====== Passage shown ======

As a 30-something fag myself with some 30-something fag friends I can speak only for my own social circle but I find getting gender critical is more common with us than the straights right now. Its mostly from the 'date me bigot' types that afflict both genders which as we know are straight incels thinking going gay will solve their problems and getting mad when it doesnt. The real difference is who is willing to publicly express it or not. I suspect this comes down to social circles. Musical theater/artsie types are all trooned out, but thats really not my crew at all so Im only aware of that second hand.
 
As a 30-something fag
Gay men get waaaay more leeway, since in essence, no one cares about them anymore. No wonder in some countries, the fag man is turning right hard on the polls.
With the exception of when I have to
All the compliments troons get are fake and out of fear. Then they are surprised when even a hint of reality breezes their way.
Someone said it best.They're TRAs on the streets,TERFs in the sheets.
They won't eat the rotdog or lick the amhole. Every single one of the women "allies"

======

### Your task
Copy the forum comments from "With the exception" to "breezes their way.", swapping "exception" for "possible exception". The lines that come next have no connection to the forum comments.

====== Supplied material ======

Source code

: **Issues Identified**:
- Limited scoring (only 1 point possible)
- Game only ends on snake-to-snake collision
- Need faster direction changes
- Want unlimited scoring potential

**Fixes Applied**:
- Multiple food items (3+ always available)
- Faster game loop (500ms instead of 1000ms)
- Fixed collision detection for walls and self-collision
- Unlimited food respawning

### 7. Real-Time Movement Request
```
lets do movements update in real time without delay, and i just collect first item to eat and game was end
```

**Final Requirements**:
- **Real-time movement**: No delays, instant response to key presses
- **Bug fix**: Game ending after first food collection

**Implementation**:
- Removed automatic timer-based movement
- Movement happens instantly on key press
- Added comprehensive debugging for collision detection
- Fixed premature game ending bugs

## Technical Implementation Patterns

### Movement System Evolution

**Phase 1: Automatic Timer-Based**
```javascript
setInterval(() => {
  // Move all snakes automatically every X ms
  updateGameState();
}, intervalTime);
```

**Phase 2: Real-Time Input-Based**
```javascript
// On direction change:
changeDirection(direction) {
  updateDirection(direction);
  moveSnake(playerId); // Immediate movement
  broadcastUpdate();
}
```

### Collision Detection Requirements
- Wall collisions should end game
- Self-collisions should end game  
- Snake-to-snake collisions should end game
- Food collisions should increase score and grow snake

======

### Result for this task
With the possible exception of when I have to
All the compliments troons get are fake and out of fear. Then they are surprised when even a hint of reality breezes their way.